Le troisième facteur qui a contribué au caractère de l’art mésopotamien est l’influence de l’environnement naturel. Les limitations pratiques imposées à l’artiste et à l’architecte par la géologie et le climat du sud de l’Irak sont immédiatement apparentes. Comme il n’y avait ni pierre ni bois dans la plaine alluviale, les sculpteurs étaient tributaires des rares matériaux importés ou contraints d’utiliser des substituts comme la terre cuite (argile cuite). L’architecture a également été profondément affectée, d’abord par la restriction des matériaux de construction à la brique, puis par les problèmes de construction des toits, qui n’ont été que partiellement résolus par l’invention des voûtes en brique, au IIe millénaire avant notre ère. Pour les Assyriens, au nord, la pierre de bonne qualité était abondante, mais le coût de l’extraction et du transport, associé à un conservatisme obstiné, faisait qu’elle était considérée comme un matériau de luxe et que son utilisation se limitait à l’ornementation sculptée et aux éléments architecturaux ostensibles.

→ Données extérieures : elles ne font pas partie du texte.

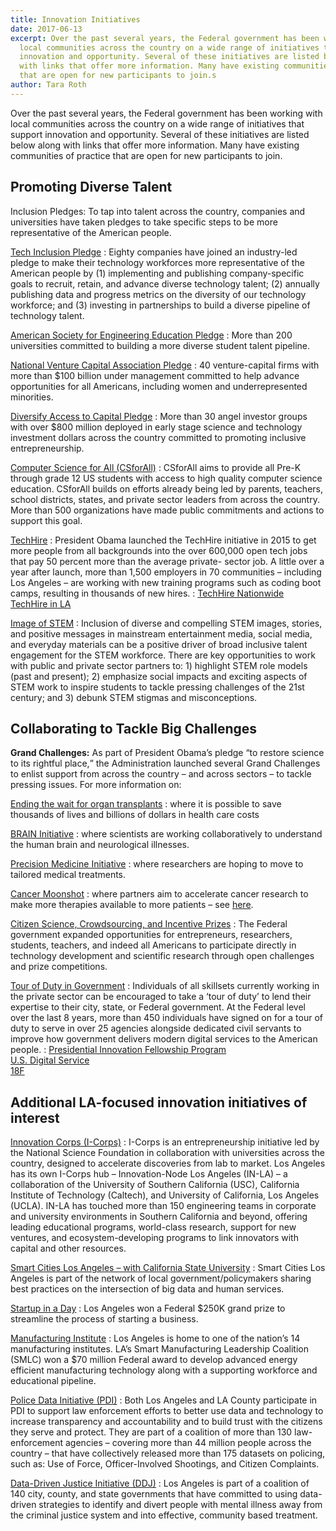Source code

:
 ```yaml
---
title: Innovation Initiatives
date: 2017-06-13
excerpt: Over the past several years, the Federal government has been working with
  local communities across the country on a wide range of initiatives that support
  innovation and opportunity. Several of these initiatives are listed below along
  with links that offer more information. Many have existing communities of practice
  that are open for new participants to join.s
author: Tara Roth
---
```


Over the past several years, the Federal government has been working with local communities across the country on a wide range of initiatives that support innovation and opportunity. Several of these initiatives are listed below along with links that offer more information. Many have existing communities of practice that are open for new participants to join.  

## Promoting Diverse Talent

Inclusion Pledges: To tap into talent across the country, companies and universities have taken pledges to take specific steps to be more representative of the American people.    

[Tech Inclusion Pledge](http://www.tech-inclusion.org)
: Eighty companies have joined an industry-led pledge to make their technology workforces more representative of the American people by (1) implementing and publishing company-specific goals to recruit, retain, and advance diverse technology talent; (2) annually publishing data and progress metrics on the diversity of our technology workforce; and (3) investing in partnerships to build a diverse pipeline of technology talent.

[American Society for Engineering Education Pledge](https://obamawhitehouse.archives.gov/sites/default/files/microsites/ostp/EDC_DiversityInitiativeLetter_Nov2016.PDF)
: More than 200 universities committed to building a more diverse student talent pipeline.

[National Venture Capital Association Pledge](https://obamawhitehouse.archives.gov/sites/default/files/microsites/ostp/nvca_white_house_demo_day_letter_0.pdf)
: 40 venture-capital firms with more than $100 billion under management committed to help advance opportunities for all Americans, including women and underrepresented minorities.

[Diversify Access to Capital Pledge](https://obamawhitehouse.archives.gov/sites/default/files/microsites/ostp/diversifycapitalpledge_Nov2016.pdf)
: More than 30 angel investor groups with over $800 million deployed in early stage science and technology investment dollars across the country committed to promoting inclusive entrepreneurship. 

[Computer Science for All (CSforAll)](https://www.whitehouse.gov/blog/2016/01/30/computer-science-all)
: CSforAll aims to provide all Pre-K through grade 12 US students with access to high quality computer science education. CSforAll builds on efforts already being led by parents, teachers, school districts, states, and private sector leaders from across the country. More than 500 organizations have made public commitments and actions to support this goal.

[TechHire](https://www.whitehouse.gov/issues/technology/techhire)
: President Obama launched the TechHire initiative in 2015 to get more people from all backgrounds into the over 600,000 open tech jobs that pay 50 percent more than the average private- sector job. A little over a year after launch, more than 1,500 employers in 70 communities – including Los Angeles – are working with new training programs such as coding boot camps, resulting in thousands of new hires.
: [TechHire Nationwide](https://www.whitehouse.gov/issues/technology/techhire)<br />[TechHire in LA](https://techhire.org/community/los-angeles/)

[Image of STEM](https://obamawhitehouse.archives.gov/sites/default/files/microsites/ostp/imageofstemdepictiondoc_02102016_clean.pdf)
: Inclusion of diverse and compelling STEM images, stories, and positive messages in mainstream entertainment media, social media, and everyday materials can be a positive driver of broad inclusive talent engagement for the STEM workforce. There are key opportunities to work with public and private sector partners to: 1) highlight STEM role models (past and present); 2) emphasize social impacts and exciting aspects of STEM work to inspire students to tackle pressing challenges of the 21st century; and 3) debunk STEM stigmas and misconceptions.

## Collaborating to Tackle Big Challenges

**Grand Challenges:** As part of President Obama’s pledge <q>to restore science to its rightful place,</q> the Administration launched several Grand Challenges to enlist support from across the country – and across sectors – to tackle pressing issues. For more information on:  

[Ending the wait for organ transplants](https://obamawhitehouse.archives.gov/blog/2016/12/21/reducing-organ-waiting-list-key-actions-and-opportunities-future)
: where it is possible to save thousands of lives and billions of dollars in health care costs

[BRAIN Initiative](https://www.braininitiative.nih.gov)
: where scientists are working collaboratively to understand the human brain and neurological illnesses.

[Precision Medicine Initiative](https://ghr.nlm.nih.gov/primer/precisionmedicine/initiative)
: where researchers are hoping to move to tailored medical treatments.

[Cancer Moonshot](https://www.cancer.gov/research/key-initiatives/moonshot-cancer-initiative)
: where partners aim to accelerate cancer research to make more therapies available to more patients – see [here]().

[Citizen Science, Crowdsourcing, and Incentive Prizes](https://www.challenge.gov)
: The Federal government expanded opportunities for entrepreneurs, researchers, students, teachers, and indeed all Americans to participate directly in technology development and scientific research through open challenges and prize competitions. 

[Tour of Duty in Government](https://presidentialinnovationfellows.gov)
: Individuals of all skillsets currently working in the private sector can be encouraged to take a ‘tour of duty’ to lend their expertise to their city, state, or Federal government. At the Federal level over the last 8 years, more than 450 individuals have signed on for a tour of duty to serve in over 25 agencies alongside dedicated civil servants to improve how government delivers modern digital services to the American people.
: [Presidential Innovation Fellowship Program](https://presidentialinnovationfellows.gov)<br />[U.S. Digital Service](https://www.usds.gov)<br />[18F](https://18f.gsa.gov) 

## Additional LA-focused innovation initiatives of interest

[Innovation Corps (I-Corps)](http://lanode.org/about/)
: I-Corps is an entrepreneurship initiative led by the National Science Foundation in collaboration with universities across the country, designed to accelerate discoveries from lab to market. Los Angeles has its own I-Corps hub – Innovation-Node Los Angeles (IN-LA) – a collaboration of the University of Southern California (USC), California Institute of Technology (Caltech), and University of California, Los Angeles (UCLA). IN-LA has touched more than 150 engineering teams in corporate and university environments in Southern California and beyond, offering leading educational programs, world-class research, support for new ventures, and ecosystem-developing programs to link innovators with capital and other resources.

[Smart Cities Los Angeles – with California State University](https://obamawhitehouse.archives.gov/the-press-office/2016/09/26/fact-sheet-announcing-over-80-million-new-federal-investment-and)
: Smart Cities Los Angeles is part of the network of local government/policymakers sharing best practices on the intersection of big data and human services.

[Startup in a Day](http://www.prnewswire.com/news-releases/sba-six-cities-launch-their-startup-in-a-day-solutions-300328072.html)
: Los Angeles won a Federal $250K grand prize to streamline the process of starting a business.

[Manufacturing Institute](https://smartmanufacturingcoalition.org)
: Los Angeles is home to one of the nation’s 14 manufacturing institutes. LA’s Smart Manufacturing Leadership Coalition (SMLC) won a $70 million Federal award to develop advanced energy efficient manufacturing technology along with a supporting workforce and educational pipeline.

[Police Data Initiative (PDI)](https://publicsafetydataportal.org/participating-agencies)
: Both Los Angeles and LA County participate in PDI to support law enforcement efforts to better use data and technology to increase transparency and accountability and to build trust with the citizens they serve and protect. They are part of a coalition of more than 130 law-enforcement agencies – covering more than 44 million people across the country – that have collectively released more than 175 datasets on policing, such as: Use of Force, Officer-Involved Shootings, and Citizen Complaints.

[Data-Driven Justice Initiative (DDJ)](http://www.naco.org/resources/programs-and-services/data-driven-justice)
: Los Angeles is part of a coalition of 140 city, county, and state governments that have committed to using data- driven strategies to identify and divert people with mental illness away from the criminal justice system and into effective, community based treatment.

Une association tout aussi apparente, quoique plus abstraite, entre l’art mésopotamien et l’environnement peut être décelée lorsqu’on comprend le climat intellectuel engendré par ce dernier. Dans un pays où les températures estivales et hivernales atteignent des extrêmes thermométriques, où l’agriculture dépend exclusivement de la distribution artificielle de l’eau des rivières et doit composer de façon précaire avec le moment des inondations saisonnières, où le bouvier est affligé par les déprédations des bêtes sauvages et le cultivateur par la menace des insectes venimeux – dans un tel pays, les habitants devaient se sentir en conflit perpétuel avec les éléments hostiles et potentiellement destructeurs de la nature. Cette confrontation et cette frustration se reflètent dans la mélancolie de leurs croyances religieuses, notamment celles des Sumériens, pour qui le succès et la prospérité s’identifiaient au principe de fertilité et ne pouvaient donc être atteints qu’en apaisant des divinités capricieuses. Ces convictions sont inhérentes au tissu de leur mythologie complexe, qui se prête facilement à l’expression picturale et constitue le sujet prédominant de presque tout l’art sumérien. En outre, comme leurs traditions mythiques et leurs croyances religieuses ont persisté pendant de nombreux siècles après la disparition des Sumériens eux-mêmes, elles ont fourni l’imagerie de base de presque tout l’art mésopotamien.